Joint anti-terror fight urged

Published April 1, 2005

NEW DELHI, March 31: Pakistan Muslim League president Chaudhry Shujaat Hussain said on Thursday that time had come for India and Pakistan to jointly fight terrorists who could be seeking to subvert the peace moves under way between the two countries. In a free-wheeling discussion with journalists from both countries on the fourth day of his visit here, Mr Hussain prescribed a similar approach for joint action in other crucial areas of bilateral interest, including the gas pipeline project to link Iran with India via Pakistan.

Chaudhry Shujaat was asked by an Indian journalist whether, in the wake of threats by Kashmiri militants to the trans-LOC bus, Pakistan and India should join hands to thwart them.

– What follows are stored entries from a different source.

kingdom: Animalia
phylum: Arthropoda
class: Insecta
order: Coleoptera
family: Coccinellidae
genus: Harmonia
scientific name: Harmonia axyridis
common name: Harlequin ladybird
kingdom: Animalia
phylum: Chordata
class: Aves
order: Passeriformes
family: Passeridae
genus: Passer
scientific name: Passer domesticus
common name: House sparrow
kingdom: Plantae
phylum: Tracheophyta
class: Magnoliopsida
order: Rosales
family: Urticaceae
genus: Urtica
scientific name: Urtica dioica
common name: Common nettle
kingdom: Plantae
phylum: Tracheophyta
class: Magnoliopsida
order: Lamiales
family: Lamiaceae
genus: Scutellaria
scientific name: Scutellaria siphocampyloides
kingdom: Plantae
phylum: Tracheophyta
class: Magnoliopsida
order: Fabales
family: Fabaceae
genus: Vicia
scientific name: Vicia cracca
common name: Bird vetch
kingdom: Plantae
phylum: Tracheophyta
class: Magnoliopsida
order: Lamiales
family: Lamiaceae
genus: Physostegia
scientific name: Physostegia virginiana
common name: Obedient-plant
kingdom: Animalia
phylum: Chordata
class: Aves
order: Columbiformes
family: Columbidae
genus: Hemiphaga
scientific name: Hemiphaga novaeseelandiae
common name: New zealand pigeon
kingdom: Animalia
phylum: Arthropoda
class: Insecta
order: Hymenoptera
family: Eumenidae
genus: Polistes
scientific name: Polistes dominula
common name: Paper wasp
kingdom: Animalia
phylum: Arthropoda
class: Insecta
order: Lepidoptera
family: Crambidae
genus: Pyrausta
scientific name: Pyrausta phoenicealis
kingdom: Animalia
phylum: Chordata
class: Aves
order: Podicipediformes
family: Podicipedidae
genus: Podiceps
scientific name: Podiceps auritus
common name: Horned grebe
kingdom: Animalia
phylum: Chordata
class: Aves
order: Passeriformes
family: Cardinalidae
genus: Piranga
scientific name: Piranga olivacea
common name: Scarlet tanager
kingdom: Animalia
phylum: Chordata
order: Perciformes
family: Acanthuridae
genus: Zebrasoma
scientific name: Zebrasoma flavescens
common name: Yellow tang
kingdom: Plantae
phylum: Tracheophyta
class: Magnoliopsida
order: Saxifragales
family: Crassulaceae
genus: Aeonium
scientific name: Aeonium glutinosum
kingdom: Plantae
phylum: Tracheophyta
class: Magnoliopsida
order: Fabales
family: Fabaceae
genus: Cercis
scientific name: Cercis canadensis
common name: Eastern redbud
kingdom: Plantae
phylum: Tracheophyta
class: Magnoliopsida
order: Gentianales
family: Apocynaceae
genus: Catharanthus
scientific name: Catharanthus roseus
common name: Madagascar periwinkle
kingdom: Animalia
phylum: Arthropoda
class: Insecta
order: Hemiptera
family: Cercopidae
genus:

“Why should there be any doubt at all that this would be very good for both countries? Of course they should come together to combat the common threat they face. This is exactly what we need,” Mr Hussain said.

India has so far turned down Pakistan’s occasional requests to share data in a number of incidents it has blamed on Islamabad, including an attack on the India parliament in December 2001 that led to a year-long military standoff between the two.

However, with increased cooperation required even for cricket matches to be held safely not to speak of political leaders visiting each other, a new impetus has been given to intelligence sharing. Officials on both sides say privately that the success of the bus service in Kashmir will be heavily predicated on cooperation against the kind of threats that will continue to exist for some time to come.

Chaudhry Shujaat was vocal about a similar joining of hands on the pipeline project and other issues, which he thought was the best way to keep elements like US interference at bay.

“There is an Indian proposal to have a joint Indian-Pakistani cricket team. Indeed such a team would be invincible. But with this kind of coming together we can overcome any resistance to our projects from anyone, no matter how mighty they are.”

US Secretary of State Condoleezza Rice had recently asked India and Pakistan to reconsider doing business with Iran.

Chaudhry Shujaat welcomed the new bonhomie between the two countries and pleaded that India should take President Gen Pervez Musharraf’s offer to sincerely search for peace as a historic opportunity that should not be squandered.

He did not see any good reason why the current thaw should not become irreversible. He said all major political parties in India and Pakistan were today supporting the peace process. He said Indian opposition leader Lal Kishan Advani was likely to visit Pakistan with his family in June. Mr Advani will visit his home in Karachi.